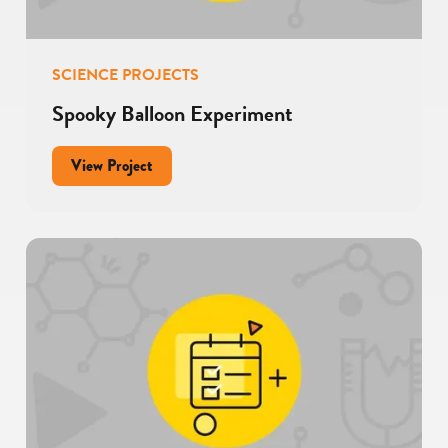
SCIENCE PROJECTS
Spooky Balloon Experiment
for
View Project
Spooky
Balloon
Experiment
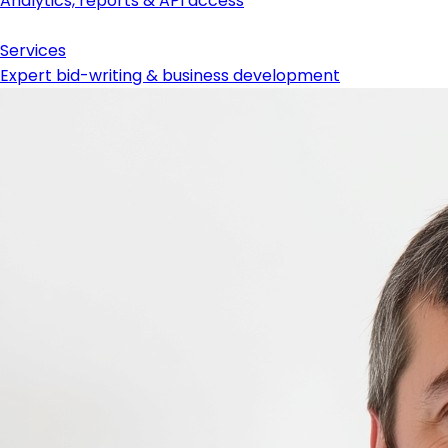
Analytics, reports & API access
Services
Expert bid-writing & business development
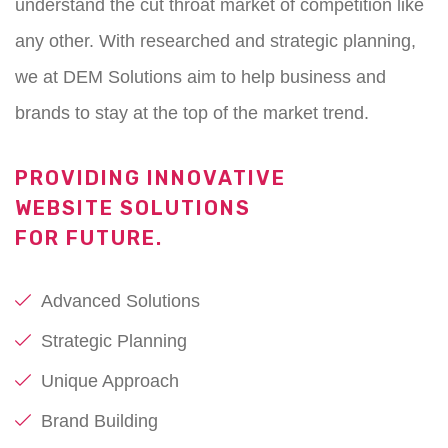
understand the cut throat market of competition like
any other. With researched and strategic planning,
we at DEM Solutions aim to help business and
brands to stay at the top of the market trend.
PROVIDING INNOVATIVE
WEBSITE SOLUTIONS
FOR FUTURE.
Advanced Solutions
Strategic Planning
Unique Approach
Brand Building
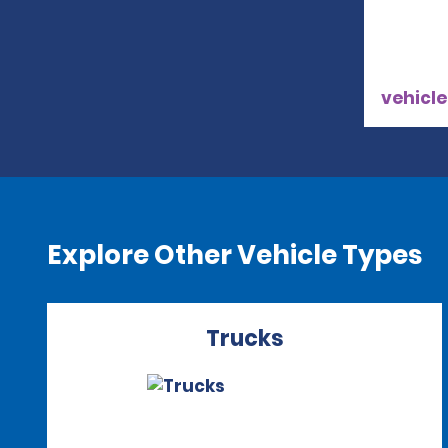
vehicle
Explore Other Vehicle Types
Trucks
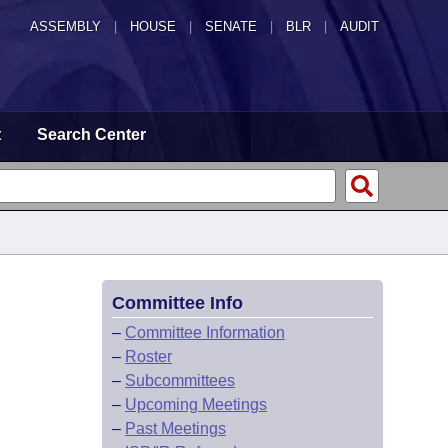
ASSEMBLY
|
HOUSE
|
SENATE
|
BLR
|
AUDIT
t
Search Center
Committee Info
–
Committee Information
–
Roster
–
Subcommittees
–
Upcoming Meetings
–
Past Meetings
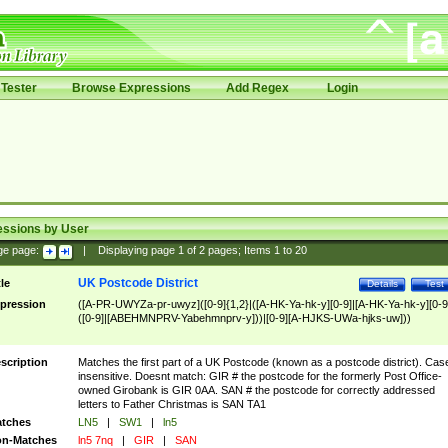
Tester
Browse Expressions
Add Regex
Login
essions by User
ge page:
|
Displaying page
1
of
2
pages; Items
1
to
20
UK Postcode District
tle
Details
Test
pression
([A-PR-UWYZa-pr-uwyz]([0-9]{1,2}|([A-HK-Ya-hk-y][0-9]|[A-HK-Ya-hk-y][0-9
([0-9]|[ABEHMNPRV-Yabehmnprv-y]))|[0-9][A-HJKS-UWa-hjks-uw]))
scription
Matches the first part of a UK Postcode (known as a postcode district). Cas
insensitive. Doesnt match: GIR # the postcode for the formerly Post Office-
owned Girobank is GIR 0AA. SAN # the postcode for correctly addressed
letters to Father Christmas is SAN TA1
tches
LN5
|
SW1
|
ln5
n-Matches
ln5 7nq
|
GIR
|
SAN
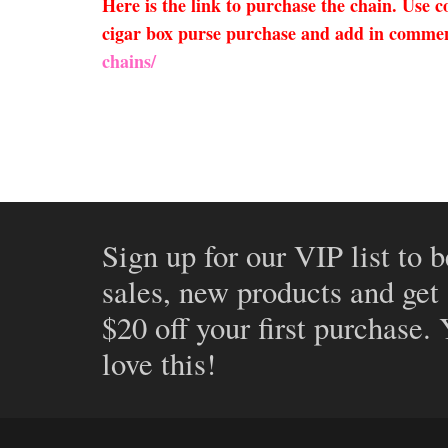
Here is the link to purchase the chain. Use
cigar box purse purchase and add in comment
chains/
Sign up for our VIP list to b
sales, new products and get
$20 off your first purchase.
love this!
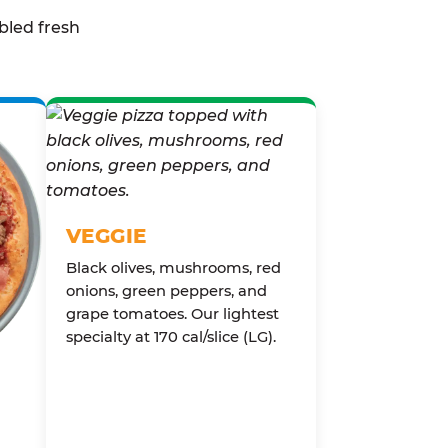
bled fresh
VEGGIE
Black olives, mushrooms, red
onions, green peppers, and
grape tomatoes. Our lightest
specialty at 170 cal/slice (LG).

□ □ □ □ □ □ □

■ **REQUIRED ACTION**
Copy every record above exactly as written, but leave out the pictures.

■ **OUTPUT OF THE EXERCISE**
SCIENCE PROJECTS
Spooky Balloon Experiment
for
View Project
Spooky
Balloon
Experiment
Analytics, reports & API access
Services
Expert bid-writing & business development
understand the cut throat market of competition like
any other. With researched and strategic planning,
we at DEM Solutions aim to help business and
brands to stay at the top of the market trend.
PROVIDING INNOVATIVE
WEBSITE SOLUTIONS
FOR FUTURE.
Advanced Solutions
Strategic Planning
Unique Approach
Brand Building
vehicle
Explore Other Vehicle Types
Trucks
ASSEMBLY
|
HOUSE
|
SENATE
|
BLR
|
AUDIT
t
Search Center
Committee Info
–
Committee Information
–
Roster
–
Subcommittees
–
Upcoming Meetings
–
Past Meetings
Tester
Browse Expressions
Add Regex
Login
essions by User
ge page:
|
Displaying page
1
of
2
pages; Items
1
to
20
UK Postcode District
tle
Details
Test
pression
([A-PR-UWYZa-pr-uwyz]([0-9]{1,2}|([A-HK-Ya-hk-y][0-9]|[A-HK-Ya-hk-y][0-9
([0-9]|[ABEHMNPRV-Yabehmnprv-y]))|[0-9][A-HJKS-UWa-hjks-uw]))
scription
Matches the first part of a UK Postcode (known as a postcode district). Cas
insensitive. Doesnt match: GIR # the postcode for the formerly Post Office-
owned Girobank is GIR 0AA. SAN # the postcode for correctly addressed
letters to Father Christmas is SAN TA1
tches
LN5
|
SW1
|
ln5
n-Matches
ln5 7nq
|
GIR
|
SAN
Here is the link to purchase the chain. Use
cigar box purse purchase and add in comment
chains/
Sign up for our VIP list to b
sales, new products and get
$20 off your first purchase.
love this!
bled fresh
VEGGIE
Black olives, mushrooms, red
onions, green peppers, and
grape tomatoes. Our lightest
specialty at 170 cal/slice (LG).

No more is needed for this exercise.